The reality is more complex than that. It is true that it was America’s bombing campaigns that pushed the country over the edge, but it is also true that the country was sitting on a knife’s edge to begin with. It was the breakdown in peaceful society, plus the political machinations of self-interested leaders, that paved the way for one of the most brutal regimes in human history to take power.
Following the end of the Khmer Rouge, the government and Pol Pot retreated to the jungles in the west of the country, continuing an insurgency against Vietnam. Some factions of the Khmer Rouge were even trained in Thailand by the British Special Air Service, which just goes to show how completely unprincipled the Vietnam War actually was.
Peace talks began in 1989, and a treaty was signed in 1991. In 1993, the monarchy was restored, with who else but Sihanouk as king. But Pol Pot refused to stop fighting, splitting with Sihanouk and resuming the insurgency that he had begun thirty years earlier. Around this time, several leaders in the Khmer Rouge had had enough, and Pol Pot was betrayed and imprisoned by his own men, before he died in April of 1998. Within a year, the group’s major members had mostly surrendered, and by the turn of the century, the Khmer Rouge had effectively dissolved.

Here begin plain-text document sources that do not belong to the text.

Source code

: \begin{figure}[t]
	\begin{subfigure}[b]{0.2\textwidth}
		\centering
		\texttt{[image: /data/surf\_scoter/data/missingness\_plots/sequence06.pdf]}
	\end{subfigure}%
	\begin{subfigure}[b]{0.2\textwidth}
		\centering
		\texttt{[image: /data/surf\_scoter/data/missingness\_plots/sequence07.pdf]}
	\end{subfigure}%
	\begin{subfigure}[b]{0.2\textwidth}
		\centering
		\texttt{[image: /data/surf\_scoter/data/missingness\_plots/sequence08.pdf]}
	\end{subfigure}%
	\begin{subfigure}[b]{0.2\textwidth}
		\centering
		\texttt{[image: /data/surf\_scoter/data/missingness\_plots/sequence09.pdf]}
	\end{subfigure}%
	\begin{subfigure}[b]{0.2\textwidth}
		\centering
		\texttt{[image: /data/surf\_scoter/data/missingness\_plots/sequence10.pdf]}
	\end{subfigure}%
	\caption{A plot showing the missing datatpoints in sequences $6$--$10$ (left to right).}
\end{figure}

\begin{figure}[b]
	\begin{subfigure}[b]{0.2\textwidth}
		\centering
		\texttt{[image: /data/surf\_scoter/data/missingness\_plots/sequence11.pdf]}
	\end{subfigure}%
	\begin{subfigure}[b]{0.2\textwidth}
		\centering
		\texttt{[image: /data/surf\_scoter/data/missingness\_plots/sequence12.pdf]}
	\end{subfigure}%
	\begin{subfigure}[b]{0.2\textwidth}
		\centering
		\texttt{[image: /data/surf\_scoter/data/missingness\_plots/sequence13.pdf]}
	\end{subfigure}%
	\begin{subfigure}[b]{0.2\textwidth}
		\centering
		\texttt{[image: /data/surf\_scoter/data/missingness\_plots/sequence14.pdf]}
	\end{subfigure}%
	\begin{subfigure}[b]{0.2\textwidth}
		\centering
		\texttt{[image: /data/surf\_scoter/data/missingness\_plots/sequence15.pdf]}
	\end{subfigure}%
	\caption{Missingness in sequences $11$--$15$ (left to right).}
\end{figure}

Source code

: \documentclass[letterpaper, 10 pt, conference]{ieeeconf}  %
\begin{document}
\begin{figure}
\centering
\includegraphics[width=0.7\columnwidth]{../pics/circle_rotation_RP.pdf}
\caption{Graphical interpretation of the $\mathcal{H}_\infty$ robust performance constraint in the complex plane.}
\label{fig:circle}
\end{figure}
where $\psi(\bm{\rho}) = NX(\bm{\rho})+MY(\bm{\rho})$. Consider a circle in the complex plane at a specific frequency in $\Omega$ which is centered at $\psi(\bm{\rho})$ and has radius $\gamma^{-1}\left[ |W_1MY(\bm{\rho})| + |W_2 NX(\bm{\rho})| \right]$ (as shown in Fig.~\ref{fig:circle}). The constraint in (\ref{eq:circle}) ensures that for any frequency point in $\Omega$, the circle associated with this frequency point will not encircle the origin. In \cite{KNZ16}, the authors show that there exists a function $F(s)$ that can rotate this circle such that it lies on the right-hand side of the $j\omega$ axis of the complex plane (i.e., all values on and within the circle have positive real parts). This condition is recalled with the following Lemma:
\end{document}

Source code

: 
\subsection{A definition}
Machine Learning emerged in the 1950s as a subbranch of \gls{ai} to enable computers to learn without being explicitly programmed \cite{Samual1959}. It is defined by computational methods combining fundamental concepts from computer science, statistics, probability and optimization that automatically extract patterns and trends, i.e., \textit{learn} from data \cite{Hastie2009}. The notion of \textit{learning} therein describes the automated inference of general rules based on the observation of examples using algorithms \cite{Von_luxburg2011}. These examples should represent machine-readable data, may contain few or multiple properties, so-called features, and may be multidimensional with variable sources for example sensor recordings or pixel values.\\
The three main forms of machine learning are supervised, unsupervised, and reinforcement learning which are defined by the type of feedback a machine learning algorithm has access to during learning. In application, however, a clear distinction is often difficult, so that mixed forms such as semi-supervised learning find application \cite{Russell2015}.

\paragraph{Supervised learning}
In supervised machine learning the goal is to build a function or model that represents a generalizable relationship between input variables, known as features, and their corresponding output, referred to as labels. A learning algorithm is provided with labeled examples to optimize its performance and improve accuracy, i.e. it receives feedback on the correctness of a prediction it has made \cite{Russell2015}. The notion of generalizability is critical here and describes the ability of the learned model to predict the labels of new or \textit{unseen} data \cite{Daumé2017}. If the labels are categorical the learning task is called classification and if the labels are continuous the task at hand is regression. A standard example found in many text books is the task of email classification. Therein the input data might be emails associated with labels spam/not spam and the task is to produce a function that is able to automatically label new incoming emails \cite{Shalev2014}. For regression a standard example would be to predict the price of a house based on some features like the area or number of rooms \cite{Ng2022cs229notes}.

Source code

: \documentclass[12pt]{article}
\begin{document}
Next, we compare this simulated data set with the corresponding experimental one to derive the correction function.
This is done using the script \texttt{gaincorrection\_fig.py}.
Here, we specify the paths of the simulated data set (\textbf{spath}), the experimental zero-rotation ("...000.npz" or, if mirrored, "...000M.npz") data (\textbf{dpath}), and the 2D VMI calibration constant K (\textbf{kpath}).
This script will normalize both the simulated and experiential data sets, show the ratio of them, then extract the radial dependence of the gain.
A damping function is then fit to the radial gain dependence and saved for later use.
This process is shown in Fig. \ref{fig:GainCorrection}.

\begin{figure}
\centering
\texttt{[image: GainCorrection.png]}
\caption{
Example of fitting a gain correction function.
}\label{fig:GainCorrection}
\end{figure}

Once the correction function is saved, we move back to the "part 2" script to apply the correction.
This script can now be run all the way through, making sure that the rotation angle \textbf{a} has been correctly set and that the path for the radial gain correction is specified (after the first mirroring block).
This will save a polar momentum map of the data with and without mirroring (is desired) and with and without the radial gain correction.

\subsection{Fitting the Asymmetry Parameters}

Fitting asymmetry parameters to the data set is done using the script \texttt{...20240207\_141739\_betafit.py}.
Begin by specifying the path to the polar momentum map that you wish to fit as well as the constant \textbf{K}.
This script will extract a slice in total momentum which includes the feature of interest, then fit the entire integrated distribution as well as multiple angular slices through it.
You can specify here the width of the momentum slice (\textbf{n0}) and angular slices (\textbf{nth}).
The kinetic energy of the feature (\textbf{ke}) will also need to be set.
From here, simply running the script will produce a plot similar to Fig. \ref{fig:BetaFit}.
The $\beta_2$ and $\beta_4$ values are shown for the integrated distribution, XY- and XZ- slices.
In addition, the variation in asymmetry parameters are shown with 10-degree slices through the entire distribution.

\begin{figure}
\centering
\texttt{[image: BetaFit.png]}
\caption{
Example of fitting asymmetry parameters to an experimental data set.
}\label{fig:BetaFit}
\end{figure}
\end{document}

The legacy of the Khmer Rouge is one of shocking, unrelenting violence. Today, several major perpetrators of the genocide have either been convicted of crimes against humanity, or died in custody while waiting to be convicted. The head of Tuol Sleng died in prison while serving a life sentence, a better fate than most of his victims received.
Most Cambodians are today too young to remember the genocide of the 1970s, and are more focused on current problems. Cambodia still isn’t very democratic, and it suffers from poverty, plus the occasional controversy surrounding a cultural artifact. But to the few still old enough to remember, those must be problems that are nice to have.